Coming along with the capacity to ask this question is the capacity to shelve your agenda and your feelings for the time being. We are all challenged to regulate ourselves well enough to be able to compartmentalize anger, frustration, disappointment, or any other emotion we may be feeling in conflict. This is not easy. Assuming you are curious about the other person’s experience, it gets more complicated—but before we get there let’s first talk about when you’re not genuinely curious.
If you’re not curious about someone else’s experience or perspective then own it. You don’t need to engage in a conflict or argument with that person. If you continue to, It simply will not go well. If you don’t care to know about the other person’s perspective and you continue the dialogue regardless, then it’s likely that you’re either just lashing out, people-pleasing out of some misguided sense of duty or responsibility to that person, or simply overriding your “No” to the conversation for any number of other reasons.
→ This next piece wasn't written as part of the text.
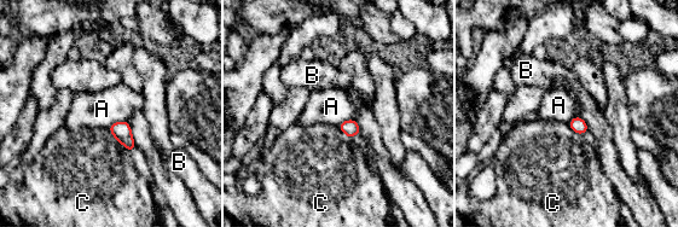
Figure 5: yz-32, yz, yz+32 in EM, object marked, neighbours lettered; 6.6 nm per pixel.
pass # width 80 nm; longest_contact C 220 nm; A other, B other, C other; no lettered piece goes on from it

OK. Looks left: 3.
look em xy step 8 tint at 4:(140, 36) # branch stops here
Sam Harris in his book “The End of Faith” describes this in slightly different terms. He makes the distinction between having a conversation and having an argument. He states,
In order to have a conversation you must be open and willing to have your opinion or perspective change.
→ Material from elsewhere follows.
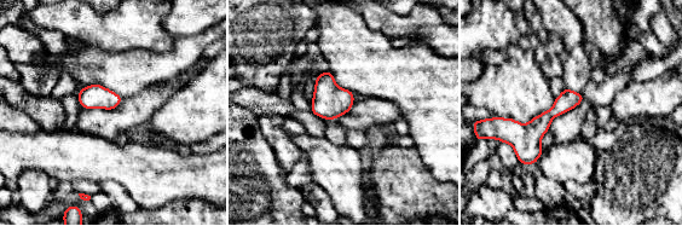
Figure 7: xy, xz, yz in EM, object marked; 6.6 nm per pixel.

If you are not open to changing your mind then you are having an argument. Your opinion or perspective will be more likely to change if you are curious about the other. If you are not curious, your point of view will likely not change. So we must be asking ourselves: “Am I open to this person changing my mind? Am I open to hearing this person and having the conversation potentially change my perspective and my feelings?”
If you check in, and indeed you are curious and open, then lead from that curiosity first. This will make the other person feel prioritized and it will reflect your investment and care in them. They will feel this. This is how you build trust over time. If my partner or a dear friend constantly asks about my experience, and they do this at the beginning of conflicts, I feel like they really does care about me and my experience. I feel like I can trust them to be open-minded and open-hearted so that what I say and express would impact them; that they would potentially change their perspective.
I come across this dynamic all the time in my work with clients. Often in conflict we get caught in our own story, our own narrative, our own agenda. So much so that it can be easy to feel like our needs and feelings must be addressed immediately. If we don’t get our needs met now then they never will. If we meet others’ needs then ours will not get met. It can often feel like a tug of war. The internal belief is: If I provide space for your feelings and needs, then mine will be forgotten or dismissed.
One of the best ways to build trust and intimacy in any relationship, friendship or romantic, is to have genuine curiosity about the others experience. Prioritizing that curiosty is vital when there is a conflict especially early on in that conflict hopefully before either person is to activated. Put this first and the conflict will go better and take less time. This skill will make you a more effective and skillful communicator.